Alas, Hou et al. had neglected a basic feature of the public data they used - lopsided population sample sizes - that made their summary findings artifactually likely even with no difference between real populations. Specifically, they had pooled genotypes from > 36,000 "non-Finnish European" and > 23,000 "African/African-American" people, but far fewer "Amish" (450), "Ashkenazi" (1662), "East Asian" (1567), or other (< 15,000) people.[Footnote 2] As such, even if variants were uniformly distributed across real populations, Hou et al. would likelier find a given rare variant in either of their big samples ("African/African-American" or "non-Finnish European") than in any of their much smaller samples of other groups.

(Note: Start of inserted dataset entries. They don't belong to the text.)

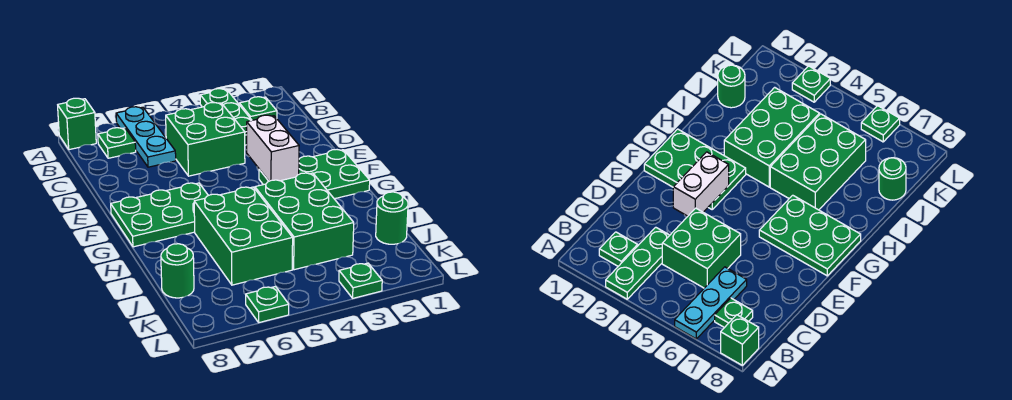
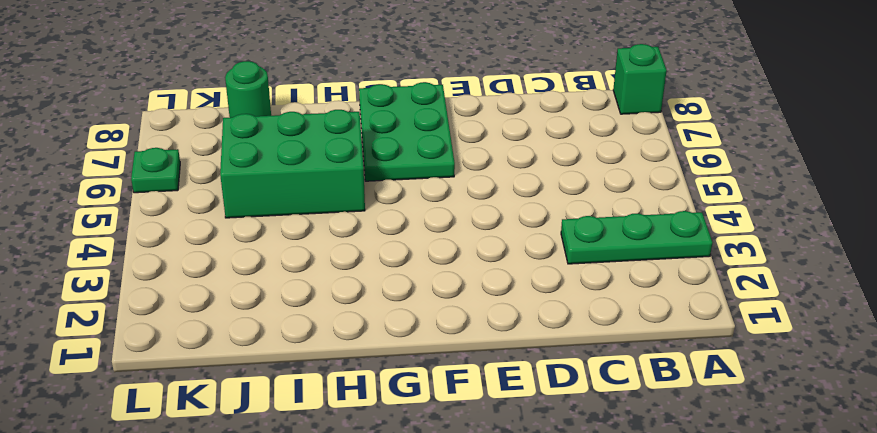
none -> cyan 1x3 plate [116,107,176,167]
none -> green 1x1 plate [239,97,277,120]
none -> green 1x1 plate [98,128,136,158]

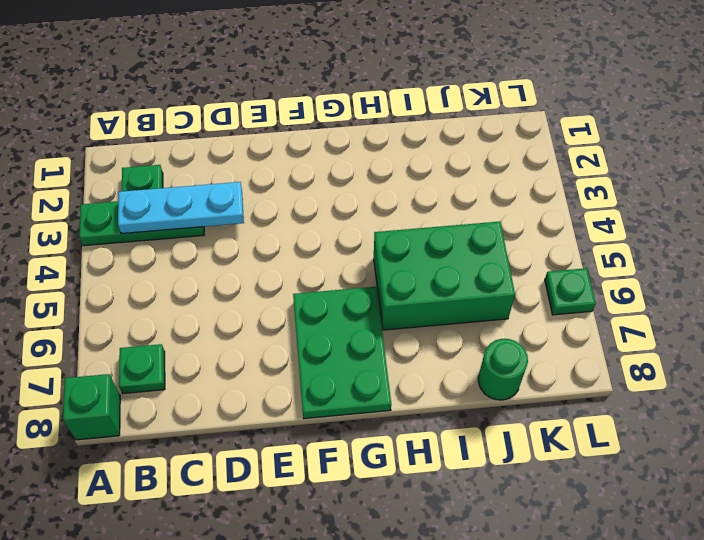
cyan 1x3 plate [118,182,244,234] -> cyan 1x3 plate moved to [116,107,176,167]
none -> green 2x2 brick [166,103,245,176]
none -> green 2x3 plate [259,150,370,199]
none -> green 2x3 brick [255,173,354,270]

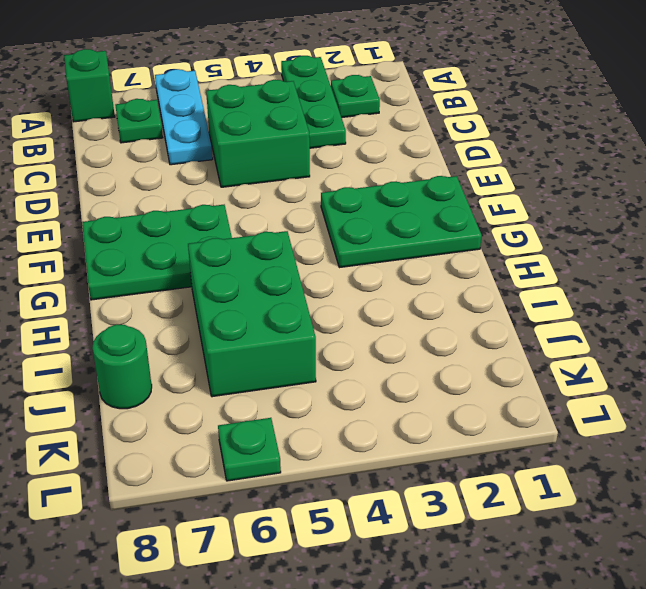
none -> green 2x3 brick [255,173,354,270]
none -> green 1x1 round brick [376,192,408,244]
none -> green 1x1 plate [339,263,382,298]

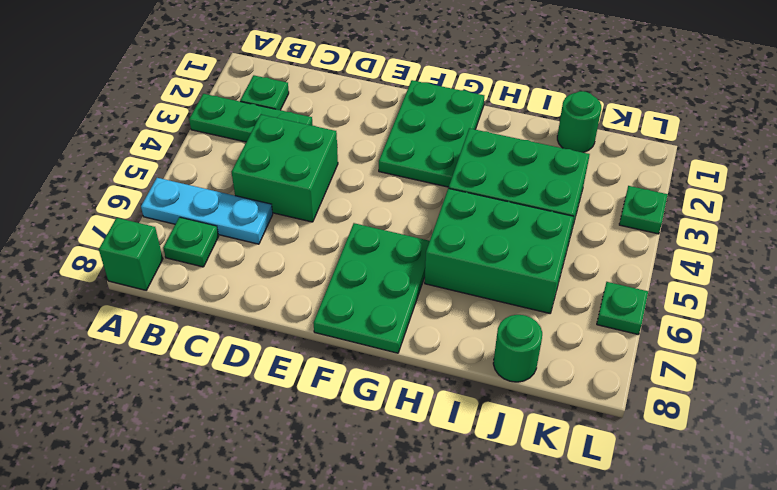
none -> white 1x2 brick [247,115,299,181]

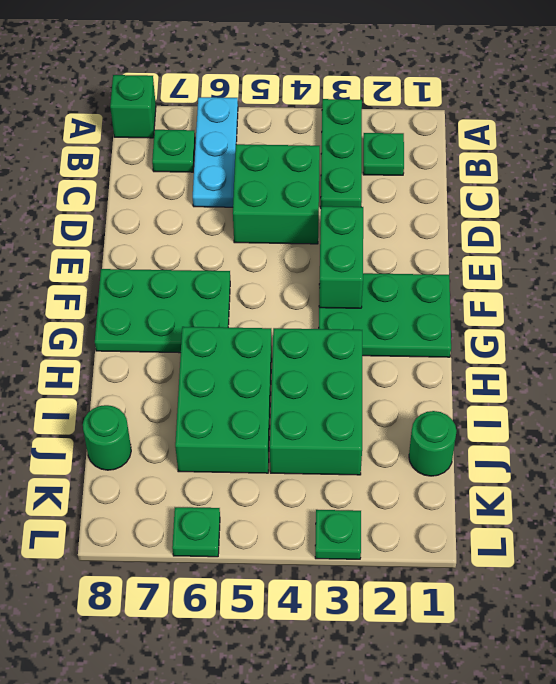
green 1x2 brick [319,206,363,308] -> white 1x2 brick [247,115,299,181]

The authors also pointed out that alleles of ACE2 and TMPRSS2 are not likely among the main determinants of genetic risk of COVID:

To that end, frequency-sensitive summary metrics show less variation in human ACE2, both within and between most human populations, than for most other X-borne or autosomal [21, 22, 28, 29] human genes, limiting the extent to which populations' distinctive histories may yield disparate patterns of variation. By comparison, such well grounded summary metrics show more overall variation in human TMPRSS2 [21] - much of it shared across populations, in varied patterns that reflect the cross-regional spread of variants old (and generally non-harmful) enough to have become common.

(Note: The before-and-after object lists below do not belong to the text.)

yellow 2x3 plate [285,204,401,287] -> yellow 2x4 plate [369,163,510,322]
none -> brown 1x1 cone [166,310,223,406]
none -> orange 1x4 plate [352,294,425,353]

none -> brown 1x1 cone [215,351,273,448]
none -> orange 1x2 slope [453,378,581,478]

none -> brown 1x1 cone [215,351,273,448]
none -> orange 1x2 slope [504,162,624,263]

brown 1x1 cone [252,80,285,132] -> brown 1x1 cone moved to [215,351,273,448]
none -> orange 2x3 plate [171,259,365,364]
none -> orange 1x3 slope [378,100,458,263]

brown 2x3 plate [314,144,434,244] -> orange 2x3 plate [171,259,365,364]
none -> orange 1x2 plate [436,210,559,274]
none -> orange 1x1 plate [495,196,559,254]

Importantly, even beyond the two genes' contrasting patterns of variation, pandemic-long cohort outcomes have not shown variation in either ACE2 or TMPRSS2 to shape personal COVID risks nearly as significantly as variation elsewhere in our genomes - including the most strongly and significantly risk-shaping locus, on the short arm of chromosome 3; the ABO blood group locus on chromosome 9; and other autosomal loci [1, 2, 3, 4, 5, 17, 30]. Some non-protein-altering variants in ACE2 and TMPRSS2 have met multiple-test-stringent significance criteria for association with risks of SARS-CoV2 infection (an ACE2 regulatory variant cluster) or severity (TMPRSS2 intronic variant), but their significance falls short of that evident for other loci. And among variants shortlisted by Hou et al., only one (the relatively common TMPRSS2 p.V160M) has shown even suggestive (not multiple-test-stringent) evidence for association with any COVID risk [30, 31, 32, 33] - while broader tests, tuned and powered specifically to detect rare variant association per se in clinically characterized population cohorts, have not implicated shortlisted or other rare protein-coding variation in either gene in COVID risks [34, 35].